В 1991 году фотограф Ховард Сули получил задание от журнала The Face сфотографировать режиссера Дерека Джармена в его саду — и они крепко подружились. Позже они вдвоем решили создать книгу «Сад Дерека Джармена» («Derek Jarman’s Garden»), описывая новый тип сада — сада-терапии, сада — арт-объекта. Эта книга была опубликована практически сразу после смерти Джармена — он умер в 1994 году от СПИД-ассоциированного заболевания. Джармен был художником и режиссером, автором, мемуаристом, но еще — одним из первых геев с открытым вич-статусом, активно исследовавших проблемы движения ЛГБТК+.

Сад у Проспект-коттеджа появился на блеклом морском берегу у кентского мыса Дандженесс в 1986 году, сразу после того, как Джармен узнал о своем диагнозе. Когда Джармен только начал разбивать свой сад и расчерчивал клумбы на листке бумаги, он пометил красной ручкой на полях: «Садоводство в „одолженное время“».

Джармен с детства любил цветы: в четыре года ему подарили книгу «Красивые цветы и как их выращивать» («Beautiful Flowers and How to Grow Them»), и он проводил с ней все свободное время. В школе-интернате он получил приз за лучшую грядку. Но сад вокруг Проспект-коттеджа стал первым по-настоящему его собственным садом. Купив его, он заказал тридцать роз из питомника в Кенсингтоне. «Ему нравилось представлять себя в лесу из непролазных шипов, который в конце концов разрушает добросердечный и очень красивый принц», — вспоминал партнер Джармена Кит Коллинз[58]. Розы, впрочем, погибли, и Джармен переключился на местную флору. В саду стали появляться «случайные» скульптуры из обтесанных морем коряг, его заселяли выносливые местные цветы, солнце сделало деревянную обшивку дома почти черной, а напротив него возвысилась электростанция. Коттедж Джармена располагался на суровом галечном берегу, обдуваемый всеми ветрами, а летом практически выжигался солнцем дотла. Уникальный ландшафт Дандженесса — неотъемлемая часть сада. Художник писал: «Самое прекрасное, что я посадил, — это идеальный круг наперстянок, семена которых я собрал у электростанции. Но больше всего мне нравится, что визуально сад никогда не заканчивается».

Создать такой сад было очень непросто: Дандженесс славен сильными солеными ветрами, практически полным отсутствием тени и питательностью грунта, которая стремится к нулю. Джармен все делал в саду своими руками: копал гальку, разбивал грядки, создавал небольшие стенки, чтобы хоть как-то прикрыть от ветра свои посадки.

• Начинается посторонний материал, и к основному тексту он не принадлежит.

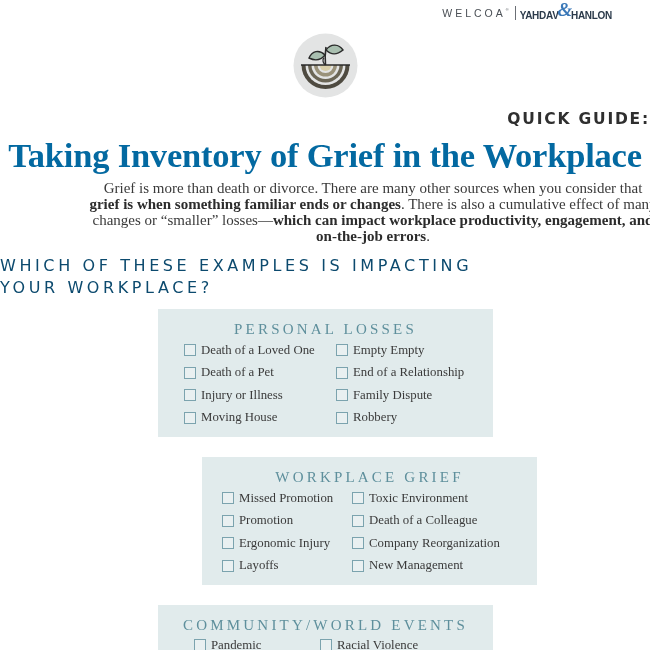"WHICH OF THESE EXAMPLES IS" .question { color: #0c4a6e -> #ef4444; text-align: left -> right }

Иногда он привозил с соседней фермы навоз, и за долгие годы такой медитативной практики почва стала худо-бедно плодородной. Когда Джармен только купил коттедж, среди местных рыбаков прошел слух, что он занимается какими-то оккультными практиками. Немудрено — сад и дом заметно выделялись на общем фоне: торчащие из земли коряги с висящими на них бусами из гальки, идеально ровные круги из камней с яркими цветами внутри. Джармен любил садоводствовать в джеллабе[59]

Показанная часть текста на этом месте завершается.